_Instructions for the task_:
Please retype the data word for word, everything from its start down to and including the line that contains "At which label is 相同性別結婚對數 closest to 10?".

_Provided data_:
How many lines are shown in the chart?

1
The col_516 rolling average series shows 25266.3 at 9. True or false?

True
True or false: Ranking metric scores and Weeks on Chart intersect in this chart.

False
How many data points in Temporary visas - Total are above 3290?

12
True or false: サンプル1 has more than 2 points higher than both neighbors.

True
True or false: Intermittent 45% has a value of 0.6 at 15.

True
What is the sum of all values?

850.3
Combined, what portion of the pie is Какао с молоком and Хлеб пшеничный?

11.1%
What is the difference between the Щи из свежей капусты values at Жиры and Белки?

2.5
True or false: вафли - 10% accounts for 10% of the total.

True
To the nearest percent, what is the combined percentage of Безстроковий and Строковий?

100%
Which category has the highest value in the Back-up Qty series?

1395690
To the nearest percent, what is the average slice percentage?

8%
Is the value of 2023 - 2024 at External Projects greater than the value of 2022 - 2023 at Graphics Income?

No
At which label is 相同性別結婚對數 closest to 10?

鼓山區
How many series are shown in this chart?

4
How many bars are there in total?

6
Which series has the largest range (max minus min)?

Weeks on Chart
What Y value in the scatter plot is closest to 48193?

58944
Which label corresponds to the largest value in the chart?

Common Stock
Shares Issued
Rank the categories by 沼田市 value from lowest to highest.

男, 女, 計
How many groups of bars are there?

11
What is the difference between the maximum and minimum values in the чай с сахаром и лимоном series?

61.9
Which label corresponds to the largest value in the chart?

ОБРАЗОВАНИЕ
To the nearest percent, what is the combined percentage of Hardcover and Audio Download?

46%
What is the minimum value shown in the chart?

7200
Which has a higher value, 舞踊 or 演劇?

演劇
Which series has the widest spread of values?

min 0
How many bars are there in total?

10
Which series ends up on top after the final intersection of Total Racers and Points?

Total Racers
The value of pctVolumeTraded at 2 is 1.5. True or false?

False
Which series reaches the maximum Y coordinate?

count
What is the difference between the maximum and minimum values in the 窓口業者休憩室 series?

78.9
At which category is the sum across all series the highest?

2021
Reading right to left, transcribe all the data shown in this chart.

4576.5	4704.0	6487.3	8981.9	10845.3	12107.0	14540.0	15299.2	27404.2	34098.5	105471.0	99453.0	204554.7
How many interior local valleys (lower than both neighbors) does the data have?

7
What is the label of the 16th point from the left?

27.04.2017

_Exercise solution_:
How many lines are shown in the chart?

1
The col_516 rolling average series shows 25266.3 at 9. True or false?

True
True or false: Ranking metric scores and Weeks on Chart intersect in this chart.

False
How many data points in Temporary visas - Total are above 3290?

12
True or false: サンプル1 has more than 2 points higher than both neighbors.

True
True or false: Intermittent 45% has a value of 0.6 at 15.

True
What is the sum of all values?

850.3
Combined, what portion of the pie is Какао с молоком and Хлеб пшеничный?

11.1%
What is the difference between the Щи из свежей капусты values at Жиры and Белки?

2.5
True or false: вафли - 10% accounts for 10% of the total.

True
To the nearest percent, what is the combined percentage of Безстроковий and Строковий?

100%
Which category has the highest value in the Back-up Qty series?

1395690
To the nearest percent, what is the average slice percentage?

8%
Is the value of 2023 - 2024 at External Projects greater than the value of 2022 - 2023 at Graphics Income?

No
At which label is 相同性別結婚對數 closest to 10?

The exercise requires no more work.